Emily Eavis promises Glastonbury 2022 will be best ever

  • Bang Showbiz
  • 20 May 2021
Glastonbury organisers Michael and Emily Eavis

Michael and Emily Eavis

Glastonbury Festival organisers Emily Eavis and her dad Michael Eavis have vowed to "throw everything" at the 2022 event after the event was off the last two years due to the COVID-19 pandemic

Glastonbury Festival organisers Emily Eavis and her dad Michael Eavis are “gonna throw everything at 2022” to make the event the best one ever.

The pair have lost two years of the world famous Worthy Farm festival to the global COVID-19 pandemic and they are determined to host a musical extravaganza that will never be forgotten next year.

Speaking on Shaun Keaveny’s BBC Radio 6 Music show, she said: “We are gonna throw everything at 2022.

"I feel now different place to where we were a year ago the light is coming in we're able to move out of this awkward time."

Emily, 41, and her father Michael, 85, lost £5 million due to the cancellation of the 50th anniversary of the festival in 2020, which was due to be headlined by Kendrick Lamar, Paul McCartney and Taylor Swift.
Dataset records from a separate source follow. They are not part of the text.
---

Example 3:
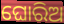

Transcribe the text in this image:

ଘୋରିଅ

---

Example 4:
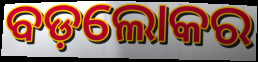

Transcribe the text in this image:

ବଡ଼ଲୋକର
And she admits that financial blow was “very, very difficult” for Glastonbury to take.

She said: “No doubt about it. It was very difficult for us over that period. The cost of cancelling cost us £5 million which is what we lost.

"As a festival, we don't have a massive back up. We don't have that to lose. It was very, very difficult."

Although the 2021 Glastonbury Festival cannot go ahead, Emily and Michael are staging two events this year.

This weekend their streaming event ‘Live at Worthy Farm’ goes ahead without a live audience but boasts headline acts Coldplay, George Ezra and Damon Albarn taking to the stage.

In September, Glastonbury will stage a two-day event at Worthy Farm in Somerset, South West England, with fans in attendance.

The license has been approved with over 50 conditions that family-friendly function must meet in order to go ahead, including the banning of any campsites.

It also states that all the performances must take place on the festival's iconic Pyramid Stage and must hold no more than 49,999 people, including guests, performers, staff, and crews.